[Records from a data collection]
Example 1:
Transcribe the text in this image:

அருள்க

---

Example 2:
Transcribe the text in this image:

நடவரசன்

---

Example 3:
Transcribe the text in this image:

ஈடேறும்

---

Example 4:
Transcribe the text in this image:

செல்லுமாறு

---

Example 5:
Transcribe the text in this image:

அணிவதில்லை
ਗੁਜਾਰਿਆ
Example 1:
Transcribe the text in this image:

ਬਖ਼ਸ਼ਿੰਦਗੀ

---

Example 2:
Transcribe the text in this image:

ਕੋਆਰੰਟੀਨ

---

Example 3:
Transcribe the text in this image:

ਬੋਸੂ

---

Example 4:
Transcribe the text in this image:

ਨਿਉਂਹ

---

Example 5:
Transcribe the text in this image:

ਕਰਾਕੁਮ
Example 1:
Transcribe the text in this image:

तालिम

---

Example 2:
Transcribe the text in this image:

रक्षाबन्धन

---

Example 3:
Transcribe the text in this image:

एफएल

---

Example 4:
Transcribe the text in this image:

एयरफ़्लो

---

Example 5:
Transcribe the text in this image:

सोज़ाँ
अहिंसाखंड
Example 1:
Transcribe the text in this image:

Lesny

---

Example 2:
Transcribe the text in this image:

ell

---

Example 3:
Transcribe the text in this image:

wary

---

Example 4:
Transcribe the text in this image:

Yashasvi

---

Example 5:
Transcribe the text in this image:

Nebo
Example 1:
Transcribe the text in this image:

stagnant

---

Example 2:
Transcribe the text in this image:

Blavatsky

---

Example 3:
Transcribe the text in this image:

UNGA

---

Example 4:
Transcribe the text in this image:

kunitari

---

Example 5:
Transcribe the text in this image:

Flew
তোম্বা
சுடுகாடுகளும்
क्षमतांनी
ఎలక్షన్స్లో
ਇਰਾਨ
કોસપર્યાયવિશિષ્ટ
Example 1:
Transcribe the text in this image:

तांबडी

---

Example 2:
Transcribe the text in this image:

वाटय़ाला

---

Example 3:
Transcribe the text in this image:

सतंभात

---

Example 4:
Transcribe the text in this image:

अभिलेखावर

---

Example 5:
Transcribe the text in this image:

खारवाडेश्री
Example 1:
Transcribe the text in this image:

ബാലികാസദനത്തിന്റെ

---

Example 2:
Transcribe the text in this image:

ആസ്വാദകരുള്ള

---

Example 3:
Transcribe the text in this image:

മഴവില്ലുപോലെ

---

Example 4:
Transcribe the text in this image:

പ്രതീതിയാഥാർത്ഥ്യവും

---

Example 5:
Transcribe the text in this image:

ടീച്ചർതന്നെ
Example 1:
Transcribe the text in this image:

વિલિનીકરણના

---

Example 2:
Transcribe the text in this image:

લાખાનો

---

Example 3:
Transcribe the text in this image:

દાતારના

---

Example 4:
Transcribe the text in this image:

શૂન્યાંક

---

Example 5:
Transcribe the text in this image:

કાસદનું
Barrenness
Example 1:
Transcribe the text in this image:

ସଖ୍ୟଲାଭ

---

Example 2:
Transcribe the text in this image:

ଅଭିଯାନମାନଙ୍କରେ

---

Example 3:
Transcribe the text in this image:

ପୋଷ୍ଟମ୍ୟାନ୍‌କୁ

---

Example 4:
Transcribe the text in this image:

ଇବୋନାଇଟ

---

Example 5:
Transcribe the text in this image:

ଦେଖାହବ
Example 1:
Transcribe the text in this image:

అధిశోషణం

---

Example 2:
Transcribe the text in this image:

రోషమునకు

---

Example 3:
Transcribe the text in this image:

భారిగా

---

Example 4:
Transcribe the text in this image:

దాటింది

> **The task**
Write out the records once more, precisely as they stand.

> **Answer section**
Example 1:
Transcribe the text in this image:

அருள்க

---

Example 2:
Transcribe the text in this image:

நடவரசன்

---

Example 3:
Transcribe the text in this image:

ஈடேறும்

---

Example 4:
Transcribe the text in this image:

செல்லுமாறு

---

Example 5:
Transcribe the text in this image:

அணிவதில்லை
ਗੁਜਾਰਿਆ
Example 1:
Transcribe the text in this image:

ਬਖ਼ਸ਼ਿੰਦਗੀ

---

Example 2:
Transcribe the text in this image:

ਕੋਆਰੰਟੀਨ

---

Example 3:
Transcribe the text in this image:

ਬੋਸੂ

---

Example 4:
Transcribe the text in this image:

ਨਿਉਂਹ

---

Example 5:
Transcribe the text in this image:

ਕਰਾਕੁਮ
Example 1:
Transcribe the text in this image:

तालिम

---

Example 2:
Transcribe the text in this image:

रक्षाबन्धन

---

Example 3:
Transcribe the text in this image:

एफएल

---

Example 4:
Transcribe the text in this image:

एयरफ़्लो

---

Example 5:
Transcribe the text in this image:

सोज़ाँ
अहिंसाखंड
Example 1:
Transcribe the text in this image:

Lesny

---

Example 2:
Transcribe the text in this image:

ell

---

Example 3:
Transcribe the text in this image:

wary

---

Example 4:
Transcribe the text in this image:

Yashasvi

---

Example 5:
Transcribe the text in this image:

Nebo
Example 1:
Transcribe the text in this image:

stagnant

---

Example 2:
Transcribe the text in this image:

Blavatsky

---

Example 3:
Transcribe the text in this image:

UNGA

---

Example 4:
Transcribe the text in this image:

kunitari

---

Example 5:
Transcribe the text in this image:

Flew
তোম্বা
சுடுகாடுகளும்
क्षमतांनी
ఎలక్షన్స్లో
ਇਰਾਨ
કોસપર્યાયવિશિષ્ટ
Example 1:
Transcribe the text in this image:

तांबडी

---

Example 2:
Transcribe the text in this image:

वाटय़ाला

---

Example 3:
Transcribe the text in this image:

सतंभात

---

Example 4:
Transcribe the text in this image:

अभिलेखावर

---

Example 5:
Transcribe the text in this image:

खारवाडेश्री
Example 1:
Transcribe the text in this image:

ബാലികാസദനത്തിന്റെ

---

Example 2:
Transcribe the text in this image:

ആസ്വാദകരുള്ള

---

Example 3:
Transcribe the text in this image:

മഴവില്ലുപോലെ

---

Example 4:
Transcribe the text in this image:

പ്രതീതിയാഥാർത്ഥ്യവും

---

Example 5:
Transcribe the text in this image:

ടീച്ചർതന്നെ
Example 1:
Transcribe the text in this image:

વિલિનીકરણના

---

Example 2:
Transcribe the text in this image:

લાખાનો

---

Example 3:
Transcribe the text in this image:

દાતારના

---

Example 4:
Transcribe the text in this image:

શૂન્યાંક

---

Example 5:
Transcribe the text in this image:

કાસદનું
Barrenness
Example 1:
Transcribe the text in this image:

ସଖ୍ୟଲାଭ

---

Example 2:
Transcribe the text in this image:

ଅଭିଯାନମାନଙ୍କରେ

---

Example 3:
Transcribe the text in this image:

ପୋଷ୍ଟମ୍ୟାନ୍‌କୁ

---

Example 4:
Transcribe the text in this image:

ଇବୋନାଇଟ

---

Example 5:
Transcribe the text in this image:

ଦେଖାହବ
Example 1:
Transcribe the text in this image:

అధిశోషణం

---

Example 2:
Transcribe the text in this image:

రోషమునకు

---

Example 3:
Transcribe the text in this image:

భారిగా

---

Example 4:
Transcribe the text in this image:

దాటింది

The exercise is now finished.